# Morning



## lperry82 (Aug 2, 2010)




----------



## steven.c (May 13, 2011)

there adorable, I'm so in love with your lutino can't wait till mines grown up


----------



## Boshia (Jul 3, 2011)

You have such beautiful tiels. I really like the wing shot in the second pic.


----------



## Hadley (Jun 12, 2011)

All so beautiful


----------



## MeanneyFids (Aug 24, 2010)

theyre all adorable!


----------



## xoxsarahxox (Dec 13, 2010)

Gorgeous birds Lindsey I love how Cookie, Beano, Big Mac, and Buttercup all look cranky lol ( I dont know if it was the flash or theyre just not morning birds or what  )


----------



## Ann (Mar 13, 2008)

They're all growing into such beautiful birds and really cute too. That's neat how you threaded the string through the bars, makes me think of those hanging rope gyms.


----------



## lperry82 (Aug 2, 2010)

Thanks everyone


----------



## Rossco! (Jul 17, 2011)

Boshia said:


> I really like the wing shot in the second pic.

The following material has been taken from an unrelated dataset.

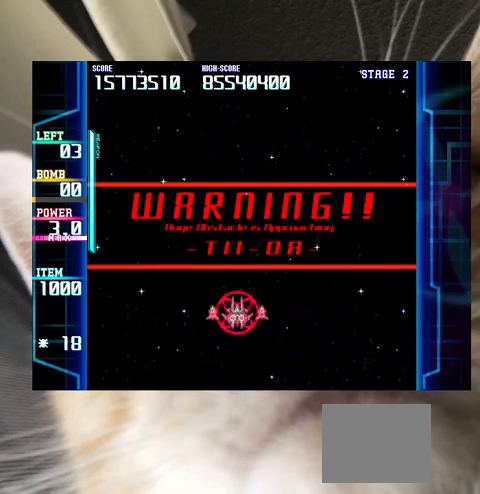
{"keys": ["down"], "events": [[33, "left", "up"], [33, "right", "down"], [100, "up", "up"], [133, "down", "down"], [200, "right", "up"], [233, "down", "up"], [233, "left", "down"], [333, "up", "down"], [367, "left", "up"], [367, "right", "down"], [433, "up", "up"], [500, "down", "down"], [500, "right", "up"]]}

I second that.........great picture!!!!!


----------



## lperry82 (Aug 2, 2010)

It was hard trying to capture the wing shots too as camera is a bit slow lol


----------



## Julia (Jul 4, 2011)

There all beautiful .Some really good shots there.


----------



## lperry82 (Aug 2, 2010)

Thank you


----------



## Lulu The Tiel (Apr 11, 2011)

Fun time at your house! 

Those are awesome shots!


----------



## lperry82 (Aug 2, 2010)

Yea for them lol i already had to chase the lutino and the oldest grey as they are getting better at flying lol


----------



## Buggy (Jan 27, 2011)

The grey ones are just like my greys.And Dumpling is molting the pearls?How nice..


----------



## lperry82 (Aug 2, 2010)

Dumpling has fooled many as she was mistaken for a male ha ha
as you can see here how she is fully pearled when she was at the breeders http://www.talkcockatiels.com/showthread.php?t=18819
and this is her when i got her http://www.talkcockatiels.com/showthread.php?t=18955
hmmm is her pearls coming back ?


----------



## Buggy (Jan 27, 2011)

Lol i tought Dumpling is male.Thats interesting.How old is she?Big Mac is nice!!!Is he paired?


----------



## lperry82 (Aug 2, 2010)

Dumpling is over 3 years old... Big mac is a scardy cat of everything lol
He is totally in love with taco, buttercup wanted him to mate with her but he is only a one woman man lol


----------



## Mel (Jul 17, 2011)

Awwww such gorgeous birds


----------



## geenz (Apr 4, 2011)

Awww the stumpy little tails are adorable!!


----------



## lperry82 (Aug 2, 2010)

geenz said:


> Awww the stumpy little tails are adorable!!


Thats what i called baby 3 little stumpy for his tail ha ha...he is taking ages to grow in his feathers


----------



## AMSD (Nov 2, 2010)

So adorable!!


----------